[Data excerpts]
◆ ◆ ◆ ◆

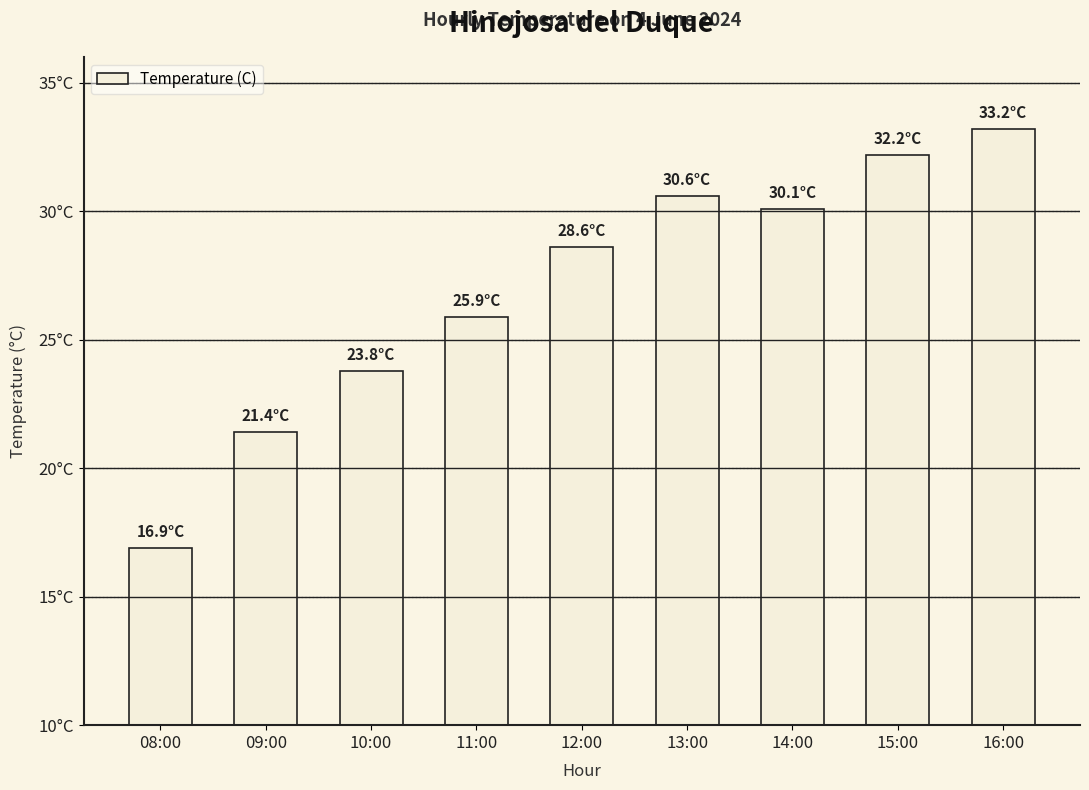

What is the sum of all values?

242.7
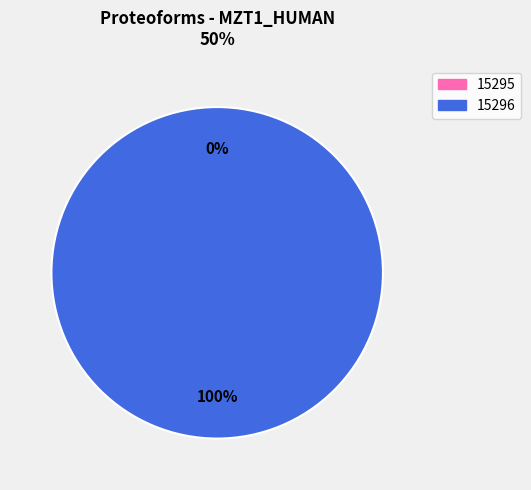

To the nearest percent, what portion does 15296 represent?

100%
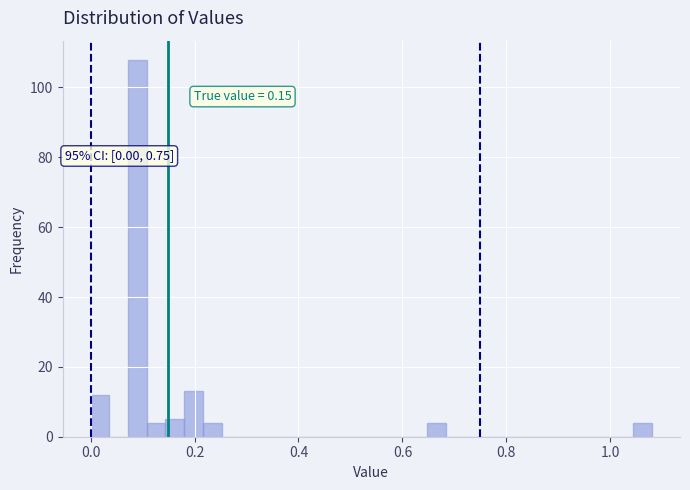

Around what value on the x-axis is the tallest bar? Give the approximate position of its centre, as read against the axis.

0.10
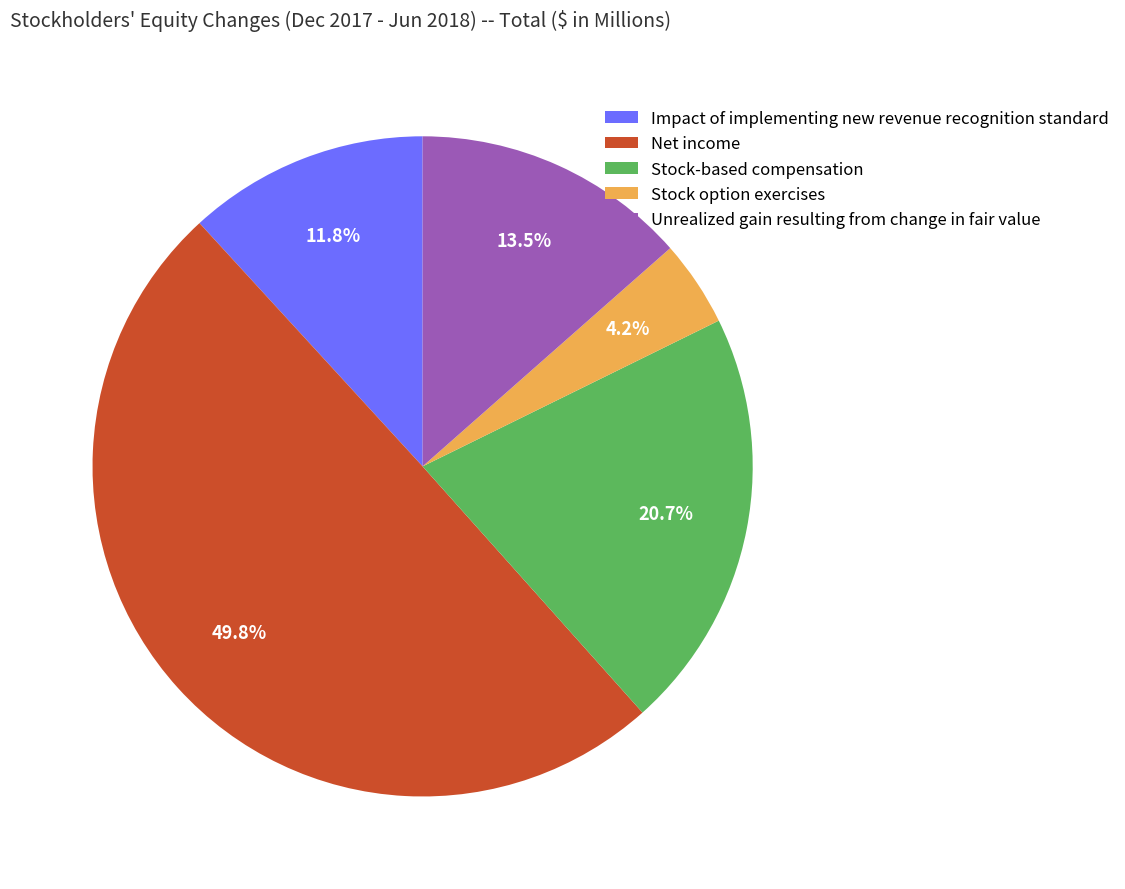

Which has a higher value, Unrealized gain resulting from change in fair value or Net income?

Net income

◆ ◆ ◆ ◆

__Aim of the exercise__: Convert the records above into a Markdown table with two columns, Row and Line, giving each nonblank line its own numbered row and skipping blank lines. Leave the pictures out of the table.

__Your solution__:
| Row | Line |
|---|---|
| 1 | What is the sum of all values? |
| 2 | 242.7 |
| 3 | To the nearest percent, what portion does 15296 represent? |
| 4 | 100% |
| 5 | Around what value on the x-axis is the tallest bar? Give the approximate position of its centre, as read against the axis. |
| 6 | 0.10 |
| 7 | Which has a higher value, Unrealized gain resulting from change in fair value or Net income? |
| 8 | Net income |